Welcome to a Week of Eating Indigenous Food 2012. This site honors the Decolonizing Diet Project (DDP), an ambitious, year-long eating challenge directed by Martin Reinhardt, Anishinaabe Ojibway and Assistant Professor of Native American Studies at Northern Michigan University. The “American Indian Health and Diet Project” at KU invites all interested parties to support Martin's project by joining in the SECOND challenge: to eat only pre-contact foods November 2-9, 2012.
"Traditional" in the context of these projects means pre-contact foods. No beef, mutton, goat, chicken, pork, milk, butter, cream, wheat flour (no fry bread), rye, barley, okra, black-eyed peas, or any other "Old World" food that many of us have lovingly incorporated into our diets and tribal cultures. No processed foods (Doritoes, Lays Chips, etc), even if the base is corn or potatoes. No chocolate unless it is unsweetened cacao or sweetened with honey from the Melipona bee, fruit, stevia, camas or agave. Be adventurous and try unfamiliar foods! There are many foods to choose from. My American Indian Health and Diet Project site lists and defines many of them.

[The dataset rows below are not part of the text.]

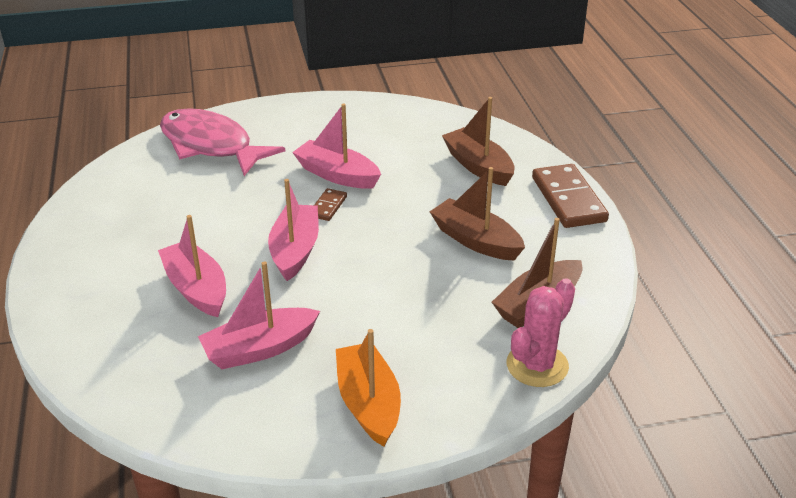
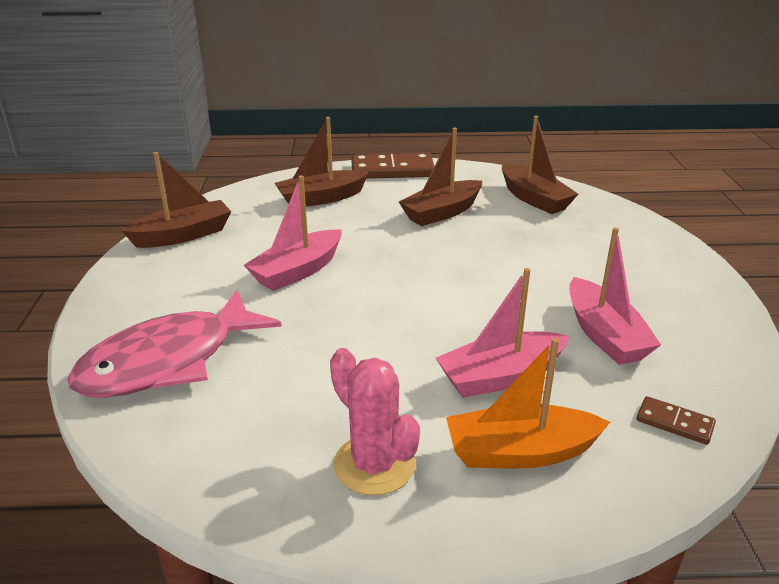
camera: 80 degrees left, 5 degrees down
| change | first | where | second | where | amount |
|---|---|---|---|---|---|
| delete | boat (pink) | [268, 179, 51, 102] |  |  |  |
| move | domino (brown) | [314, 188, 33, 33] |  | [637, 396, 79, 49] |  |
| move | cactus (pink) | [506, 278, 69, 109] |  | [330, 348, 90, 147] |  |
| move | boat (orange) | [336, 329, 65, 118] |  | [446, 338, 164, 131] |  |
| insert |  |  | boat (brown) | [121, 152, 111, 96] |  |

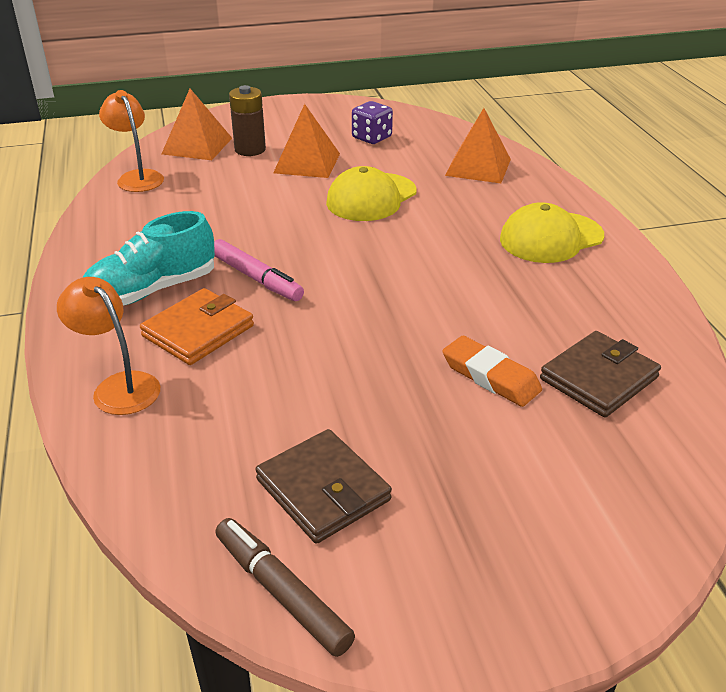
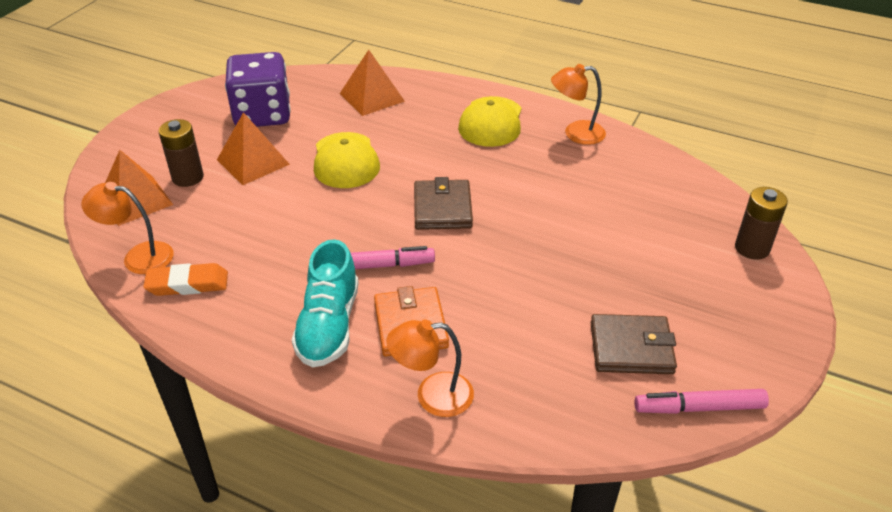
camera: 50 degrees left, 5 degrees up
| change | first | where | second | where | amount |
|---|---|---|---|---|---|
| resize | dice (purple) | [352, 101, 41, 43] |  | [225, 52, 66, 75] | x1.88 |
| move | wallet (brown) | [540, 331, 121, 86] |  | [414, 177, 59, 53] |  |
| move | eraser (orange) | [443, 336, 99, 71] |  | [143, 263, 85, 33] |  |
| recolor | marker (brown) | [215, 518, 140, 139] | marker (pink) | [634, 389, 135, 25] |  |
| insert |  |  | lamp (orange) | [551, 64, 55, 81] |  |
| insert |  |  | battery (brown) | [735, 187, 53, 73] |  |

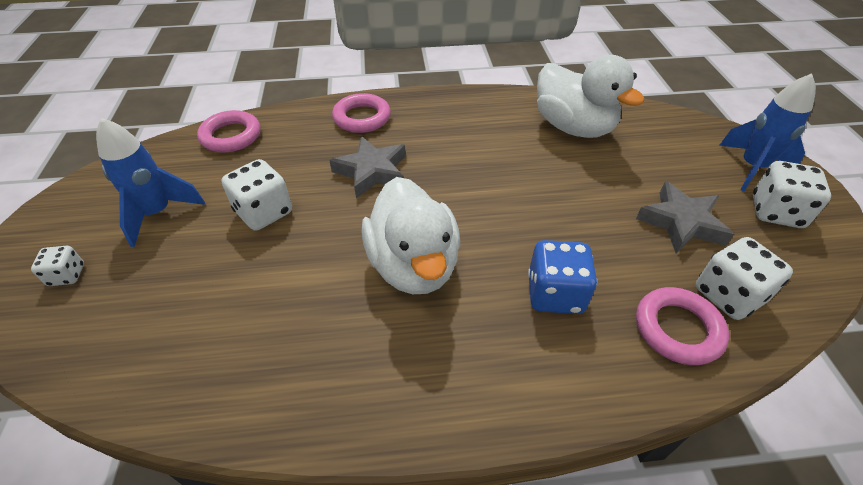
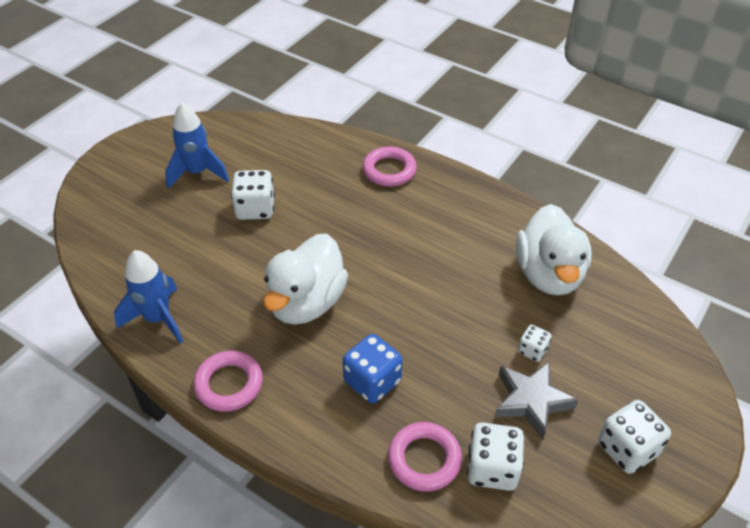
camera: 40 degrees right, 0 degrees up
| change | first | where | second | where | amount |
|---|---|---|---|---|---|
| move | rocket (blue) | [719, 74, 97, 117] |  | [114, 250, 70, 94] |  |
| move | ring (pink) | [197, 110, 63, 42] |  | [193, 351, 70, 61] |  |
| delete | star (grey) | [329, 136, 76, 62] |  |  |  |
| move | dice (white) | [31, 246, 53, 40] |  | [518, 325, 34, 37] |  |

Wednesday, October 17, 2012
Beans are staples at our house and I cook them in the crock pot at least once a week. Black beans are especially nutritious. This weekend I soaked a bag of black beans overnight then the next day tossed the water (some argue that you should use the water, but I normally just pour it in the compost bin). Put in the crock pot along with 6 chopped tomatoes, a chopped onion, black pepper, and three cups of turkey stock then cook 6 hours on high--or longer if you're at work.
Peppers make nice props
The tomatoes turn black. Add some salsa and corn bread. Dinner is ready.